Filter the listing below, keeping only the lines with the word "Bitte".

[[ DATA PROVIDED open ]]

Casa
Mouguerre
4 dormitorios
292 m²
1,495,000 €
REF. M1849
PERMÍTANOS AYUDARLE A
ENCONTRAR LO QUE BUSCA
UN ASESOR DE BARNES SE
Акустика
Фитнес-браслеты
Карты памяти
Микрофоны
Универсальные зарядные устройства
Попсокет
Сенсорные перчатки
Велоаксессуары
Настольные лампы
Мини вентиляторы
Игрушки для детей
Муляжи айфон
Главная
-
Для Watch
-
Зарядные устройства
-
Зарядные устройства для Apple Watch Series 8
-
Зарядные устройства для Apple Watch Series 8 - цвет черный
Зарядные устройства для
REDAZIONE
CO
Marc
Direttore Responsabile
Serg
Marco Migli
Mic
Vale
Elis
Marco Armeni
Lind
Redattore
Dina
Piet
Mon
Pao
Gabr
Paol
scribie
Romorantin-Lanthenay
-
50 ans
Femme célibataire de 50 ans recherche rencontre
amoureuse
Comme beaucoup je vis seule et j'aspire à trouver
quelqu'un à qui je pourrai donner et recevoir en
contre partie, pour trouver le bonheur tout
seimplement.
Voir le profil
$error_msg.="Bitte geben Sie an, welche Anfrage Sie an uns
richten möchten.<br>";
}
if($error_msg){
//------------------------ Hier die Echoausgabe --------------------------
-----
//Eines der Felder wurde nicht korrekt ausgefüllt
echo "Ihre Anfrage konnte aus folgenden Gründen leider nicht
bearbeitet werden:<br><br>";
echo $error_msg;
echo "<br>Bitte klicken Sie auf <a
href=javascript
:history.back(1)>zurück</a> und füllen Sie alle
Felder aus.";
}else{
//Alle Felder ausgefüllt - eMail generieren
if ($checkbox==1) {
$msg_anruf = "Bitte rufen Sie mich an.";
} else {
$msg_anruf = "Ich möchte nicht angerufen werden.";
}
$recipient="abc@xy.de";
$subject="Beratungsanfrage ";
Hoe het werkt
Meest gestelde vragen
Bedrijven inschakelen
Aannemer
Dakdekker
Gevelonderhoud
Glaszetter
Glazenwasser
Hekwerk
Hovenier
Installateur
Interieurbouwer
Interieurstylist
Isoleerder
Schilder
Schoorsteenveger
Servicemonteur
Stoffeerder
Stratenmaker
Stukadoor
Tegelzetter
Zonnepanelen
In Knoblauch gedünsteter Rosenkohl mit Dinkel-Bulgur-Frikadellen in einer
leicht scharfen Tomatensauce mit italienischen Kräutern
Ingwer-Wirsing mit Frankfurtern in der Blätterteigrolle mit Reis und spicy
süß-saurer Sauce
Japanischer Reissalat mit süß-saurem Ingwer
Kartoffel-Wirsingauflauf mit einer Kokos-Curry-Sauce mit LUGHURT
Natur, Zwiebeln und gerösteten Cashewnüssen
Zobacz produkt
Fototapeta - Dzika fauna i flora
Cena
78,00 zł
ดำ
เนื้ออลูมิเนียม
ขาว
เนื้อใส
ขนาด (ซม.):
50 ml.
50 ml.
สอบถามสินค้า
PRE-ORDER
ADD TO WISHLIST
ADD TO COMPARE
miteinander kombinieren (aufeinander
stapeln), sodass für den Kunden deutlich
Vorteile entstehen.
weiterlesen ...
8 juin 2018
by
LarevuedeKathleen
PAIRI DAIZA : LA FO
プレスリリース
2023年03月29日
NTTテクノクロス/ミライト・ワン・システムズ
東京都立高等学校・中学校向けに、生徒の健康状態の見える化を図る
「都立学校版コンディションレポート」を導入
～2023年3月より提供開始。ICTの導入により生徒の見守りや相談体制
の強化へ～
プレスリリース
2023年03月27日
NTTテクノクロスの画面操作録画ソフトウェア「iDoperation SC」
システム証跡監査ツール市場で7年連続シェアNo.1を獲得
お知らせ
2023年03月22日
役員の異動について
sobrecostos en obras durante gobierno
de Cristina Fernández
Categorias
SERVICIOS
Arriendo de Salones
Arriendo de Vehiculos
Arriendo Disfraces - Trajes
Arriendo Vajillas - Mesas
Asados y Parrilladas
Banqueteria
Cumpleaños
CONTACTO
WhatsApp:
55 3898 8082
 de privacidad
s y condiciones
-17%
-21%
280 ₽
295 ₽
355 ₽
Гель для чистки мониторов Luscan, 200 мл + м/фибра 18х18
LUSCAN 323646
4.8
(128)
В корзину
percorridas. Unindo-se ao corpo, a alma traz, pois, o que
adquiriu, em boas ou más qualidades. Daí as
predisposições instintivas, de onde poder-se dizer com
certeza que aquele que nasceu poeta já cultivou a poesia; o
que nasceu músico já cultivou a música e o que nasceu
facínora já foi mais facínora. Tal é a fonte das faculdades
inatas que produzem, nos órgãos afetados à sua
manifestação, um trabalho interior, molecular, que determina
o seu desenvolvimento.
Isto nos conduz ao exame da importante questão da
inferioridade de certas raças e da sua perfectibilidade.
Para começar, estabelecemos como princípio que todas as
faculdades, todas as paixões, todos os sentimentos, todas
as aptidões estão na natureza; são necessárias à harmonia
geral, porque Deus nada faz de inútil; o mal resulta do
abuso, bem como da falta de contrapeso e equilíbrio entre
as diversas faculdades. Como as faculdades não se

[[ DATA PROVIDED closed ]]

→ SOLUTION FOR THIS EXERCISE:
$error_msg.="Bitte geben Sie an, welche Anfrage Sie an uns
echo "<br>Bitte klicken Sie auf <a
$msg_anruf = "Bitte rufen Sie mich an.";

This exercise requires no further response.